HERE we are, in 2020, at the start of not just a new year but a new decade. It is one that could prove make-or-break for the dominant challenge of the 21st century: climate change. Will it be a decade of delivery or a decade of disaster?
There was an ominous portent at the start of the week, when the authorities of Australia declared that it was now too late for residents in the state of Victoria to evacuate their homes in the face of advancing wildfires. Let’s hope that we haven’t also left it too late to act on climate change.
The Today programme on Radio 4 has guest editors between Christmas and New Year. With characteristic BBC balance — the approach which brought it accusations of bias from almost all political factions during the recent general election — it addressed global warming by inviting the arch-conservative Charles Moore and the climate activist Greta Thunberg to edit back-to-back editions of the programme.
The comparison was instructive. Mr Moore’s contributors included Professor Michael Kelly, a trustee of the Global Warming Policy Foundation, which states that climate science is “not yet settled”. Dr Kelly, who is a professor of electronics, proclaimed himself optimistic that everything would be sorted out by a decline in world population.
He was supported by Lord Ridley, the former science writer of The Daily Telegraph, who draws a considerable income from open-cast coal-mining and who was chairman of Northern Rock when the bank collapsed owing the British Government £26.9 billion. Our “overreaction” to climate change risks “shutting down civilisation”, he declared, smearing the BBC’s environment editor en passant. He also spent a good proportion of his time on BBC radio complaining that climate sceptics like him were not allowed on the BBC.

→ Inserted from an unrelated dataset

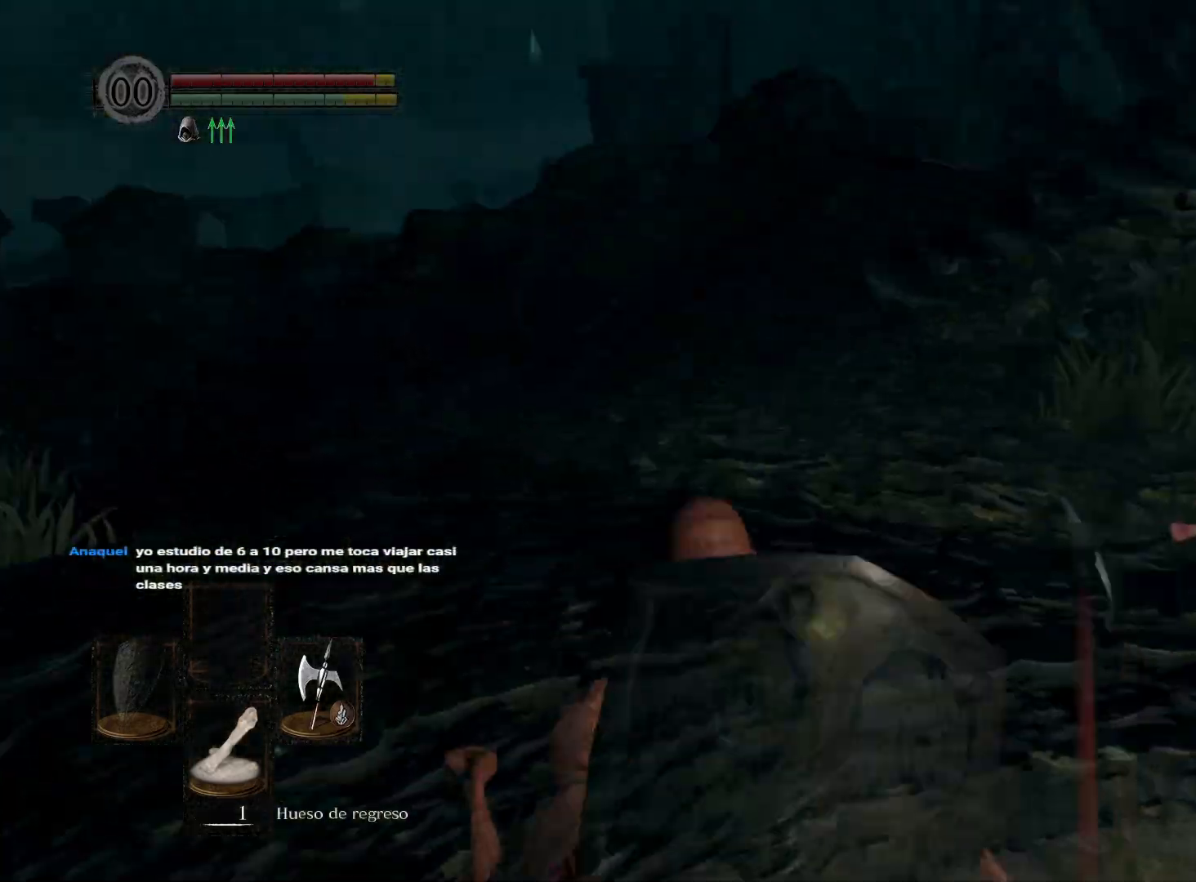
{"buttons": [], "left_stick": "up-left", "right_stick": "center", "events": [[133, "left_stick", "up-left"], [333, "right_stick", "center"]]}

In contrast, Greta Thunberg’s programme took its science from Kevin Anderson, who is Professor of Energy and Climate Change at Manchester University and a former director of the Tyndall Centre for Climate Change Research, and author of more than 100 academic papers on the subject.
Professor Anderson declared that, having ignored 30 years of warnings, we now have little chance of maintaining the rise in global temperature to below two degrees Centigrade. The resultant fires, floods, windstorms, and droughts are already having a disastrous impact on the world’s poorest people. Indeed, unless we radically reframe our behaviour and the structure of our economy, temperatures could rise to four degrees Centigrade by the end of this century, “which will be like living on another planet”.
So, what is the way forward? The director of new energies at Shell, Maarten Wetselaar, outlined its $2-billion plan to transition from fossil-fuels to low-carbon energy. Yet it is still spending $25 billion on oil prospecting.
The world of finance, which holds large amounts of oil-company shares, must exert pressure for that to change. The trouble, says the outgoing governor of the Bank of England, Mark Carney, is that financial firms are “not moving fast enough” away from fossil-fuel investments. Many of those investments, which could rapidly become worthless, are lodged in the pension funds of ordinary people. Perhaps it is time for us to demand that our pension funds move our investments elsewhere.